This article briefly describes the types of desktop assignments you can create in the tenant using resources from the Horizon Cloud pods in the tenant's pod fleet. Assignments are conceptual entities in the Horizon Universal Console. Using the console, desktop assignments are the way that you define pools of end-user virtual desktops and entitle them to your end users.

A Horizon Cloud pod in a Microsoft Azure environment provides for the following types of desktop assignments.

Session desktop assignment
In a session desktop assignment, a Remote Desktop Services (RDS) desktop experience is shared across multiple users. These desktops are session-based connections to the RDSH-capable VMs running in a pod's RDSH farms. Before creating an RDSH session desktop assignment, you must have at least one desktops farm that was created based on the published image. See Horizon Cloud Pods - Create a Farm.
Dedicated VDI desktop assignment
In a dedicated VDI desktop assignment, each virtual desktop gets mapped to a specific user. Each mapped user returns to the same desktop at every login. When a particular dedicated VDI desktop is mapped to a specific user, that desktop is said to be assigned to that user. A specific dedicated VDI desktop gets mapped to a particular user in one of two ways:
  • An administrator explicitly assigns that specific desktop to that particular user, using the Assign action.
  • The user is entitled to the assignment (in the Users tab) and makes an initial launch of a desktop from the assignment. At that point, that user has claimed that dedicated VDI desktop from the set of all dedicated VDI desktops defined by that assignment. When the user has claimed a dedicated VDI desktop in this way, the system maps that particular desktop to that specific user and that dedicated VDI desktop gets the Assigned status. That particular dedicated VDI desktop remains in Assigned status until either an administrator explicitly unassigns the desktop (using the Unassign action) or that user's Active Directory account is removed from the assignment's set of entitled users.

Dedicated assignments require a one-to-one desktop-to-user relationship and should be sized based on the total user population. For example, you need an assignment of one hundred desktops for a group of one hundred users. The primary use for such dedicated desktop assignments is to ensure that the host name of the desktop virtual machine for each user remains the same between sessions. Certain software packages might require this use for licensing.

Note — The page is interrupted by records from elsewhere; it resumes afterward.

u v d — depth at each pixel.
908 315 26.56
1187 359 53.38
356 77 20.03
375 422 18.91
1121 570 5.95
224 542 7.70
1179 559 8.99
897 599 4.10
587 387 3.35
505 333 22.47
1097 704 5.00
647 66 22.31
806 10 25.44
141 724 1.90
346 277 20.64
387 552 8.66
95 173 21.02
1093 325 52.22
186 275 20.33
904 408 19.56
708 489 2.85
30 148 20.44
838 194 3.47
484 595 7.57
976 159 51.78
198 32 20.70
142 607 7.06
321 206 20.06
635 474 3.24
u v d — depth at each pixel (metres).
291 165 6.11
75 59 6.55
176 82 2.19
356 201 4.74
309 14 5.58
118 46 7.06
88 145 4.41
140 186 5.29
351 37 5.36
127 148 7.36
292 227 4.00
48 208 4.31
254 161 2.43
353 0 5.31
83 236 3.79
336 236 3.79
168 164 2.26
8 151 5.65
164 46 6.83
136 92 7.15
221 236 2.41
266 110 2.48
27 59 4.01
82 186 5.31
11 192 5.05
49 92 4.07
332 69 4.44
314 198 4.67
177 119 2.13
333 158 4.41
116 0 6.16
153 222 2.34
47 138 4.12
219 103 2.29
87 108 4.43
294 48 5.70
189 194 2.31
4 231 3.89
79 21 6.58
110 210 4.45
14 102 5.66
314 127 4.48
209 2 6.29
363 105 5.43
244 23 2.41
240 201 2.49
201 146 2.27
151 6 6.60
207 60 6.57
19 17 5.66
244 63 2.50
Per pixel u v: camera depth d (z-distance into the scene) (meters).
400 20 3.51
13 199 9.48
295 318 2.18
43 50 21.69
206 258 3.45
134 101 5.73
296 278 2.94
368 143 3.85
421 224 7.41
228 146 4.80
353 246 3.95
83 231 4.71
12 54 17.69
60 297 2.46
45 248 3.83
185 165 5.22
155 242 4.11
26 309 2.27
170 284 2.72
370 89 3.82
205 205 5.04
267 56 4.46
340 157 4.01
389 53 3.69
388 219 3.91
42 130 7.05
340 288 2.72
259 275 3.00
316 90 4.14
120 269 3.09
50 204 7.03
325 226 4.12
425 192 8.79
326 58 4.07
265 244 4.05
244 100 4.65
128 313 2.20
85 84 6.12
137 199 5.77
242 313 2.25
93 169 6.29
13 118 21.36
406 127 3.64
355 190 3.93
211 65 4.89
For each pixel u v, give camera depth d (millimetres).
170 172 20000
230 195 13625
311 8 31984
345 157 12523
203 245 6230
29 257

Floating VDI desktop assignment
In a floating VDI desktop assignment, a user receives a different virtual machine with a different machine name with each login. With floating desktop assignments, you can create desktops that shifts of users can use and that should be sized based on the maximum number of concurrent users. For example, three hundred users can use an assignment of one hundred desktops if they work in shifts of one hundred users at a time. With floating desktop assignments, the user might see different host names for each desktop session.

When deciding between dedicated and floating VDI desktop assignments, the floating VDI desktop assignments are a best practice because they provide more flexible pool management capabilities than dedicated VDI desktop assignments and they avoid dedicating virtual machine resources for each user. As a result, floating VDI desktop assignments typically cost less than dedicated VDI desktop assignments.

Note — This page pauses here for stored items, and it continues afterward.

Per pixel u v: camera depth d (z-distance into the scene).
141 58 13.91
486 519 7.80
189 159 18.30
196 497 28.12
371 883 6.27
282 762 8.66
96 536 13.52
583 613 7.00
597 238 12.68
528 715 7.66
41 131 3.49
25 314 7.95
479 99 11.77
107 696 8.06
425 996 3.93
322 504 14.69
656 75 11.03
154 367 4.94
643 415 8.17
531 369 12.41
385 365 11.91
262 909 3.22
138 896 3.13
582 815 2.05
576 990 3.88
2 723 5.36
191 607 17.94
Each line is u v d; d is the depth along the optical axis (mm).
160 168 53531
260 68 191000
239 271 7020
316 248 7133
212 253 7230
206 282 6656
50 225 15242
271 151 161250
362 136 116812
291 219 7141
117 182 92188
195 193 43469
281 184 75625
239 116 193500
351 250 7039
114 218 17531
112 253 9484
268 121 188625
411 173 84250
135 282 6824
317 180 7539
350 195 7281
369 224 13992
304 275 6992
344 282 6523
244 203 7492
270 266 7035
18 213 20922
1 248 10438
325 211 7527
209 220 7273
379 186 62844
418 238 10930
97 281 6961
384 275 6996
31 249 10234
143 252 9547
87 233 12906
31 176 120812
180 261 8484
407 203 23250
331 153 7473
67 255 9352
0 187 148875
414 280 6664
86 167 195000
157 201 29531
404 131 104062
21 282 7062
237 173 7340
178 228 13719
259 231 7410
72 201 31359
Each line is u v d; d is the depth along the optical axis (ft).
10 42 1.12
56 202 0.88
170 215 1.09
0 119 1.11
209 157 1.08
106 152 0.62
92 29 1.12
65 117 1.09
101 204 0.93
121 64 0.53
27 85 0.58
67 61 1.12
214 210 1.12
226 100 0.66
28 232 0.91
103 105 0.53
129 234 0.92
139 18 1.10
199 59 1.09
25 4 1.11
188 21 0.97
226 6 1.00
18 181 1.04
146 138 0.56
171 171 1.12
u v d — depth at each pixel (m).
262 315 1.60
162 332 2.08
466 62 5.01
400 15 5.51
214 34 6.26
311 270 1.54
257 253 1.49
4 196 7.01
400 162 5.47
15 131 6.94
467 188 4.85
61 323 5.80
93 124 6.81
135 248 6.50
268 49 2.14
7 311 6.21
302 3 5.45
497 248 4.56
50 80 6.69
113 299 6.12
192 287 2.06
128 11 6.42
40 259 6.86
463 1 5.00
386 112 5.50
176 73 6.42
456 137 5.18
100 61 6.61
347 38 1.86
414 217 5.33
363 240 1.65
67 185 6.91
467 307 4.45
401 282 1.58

To create a desktop assignment, you must have at least one image VM in the Published state that the system will use as the underlying configured operating system for the end users' desktops.

Note: Neither session-based desktops or floating VDI desktops provide persistence of user data, settings or profiles. When a user logs off from a floating VDI desktop, that floating VDI desktop is reset to the same state it was in before that user logged in. You can provide persistence of user data, settings, and profiles by setting up VMware Dynamic Environment Manager and configuring it for your environment. Images created using the automated Import Desktop wizard have the VMware Dynamic Environment Manager agent installed by default. For information on configuring persistence of those items, see these resources:

About Creating These Desktop Assignments

The desktop assignment creation workflows are different depending on your tenant's current broker configuration for its Horizon Cloud pods. To see that configuration, navigate to Settings > Broker in the console.

Broker page indicates Universal Broker
For VDI desktops, follow the workflows described in Horizon Cloud Pods in Microsoft Azure - Create a VDI Multi-Cloud Assignment in Your Horizon Cloud Tenant Environment.

For session-based desktops, follow the workflows described in Horizon Cloud Pods - Provide Desktop Sessions from RDS Hosts for Your End Users by Creating an RDS-Based Session Desktop Assignment

Broker page indicates single-pod broker
For VDI desktops, follow the workflows described in Create a Floating VDI Desktop Assignment Provisioned by a Single Pod in Microsoft Azure and Create a Dedicated VDI Desktop Assignment Provisioned by a Single Pod in Microsoft Azure.

For session-based desktops, follow the workflows described in Horizon Cloud Pods - Provide Desktop Sessions from RDS Hosts for Your End Users by Creating an RDS-Based Session Desktop Assignment

Deploying Carbon Black Cloud with Horizon Cloud Service on Microsoft Azure

For information on deploying VMware Carbon Black Cloud with Horizon Cloud Service on Microsoft Azure VDI desktop assignments and farms, see the VMware Knowledge Base article Carbon Black Interoperability with Horizon Cloud Service on Microsoft Azure (81253).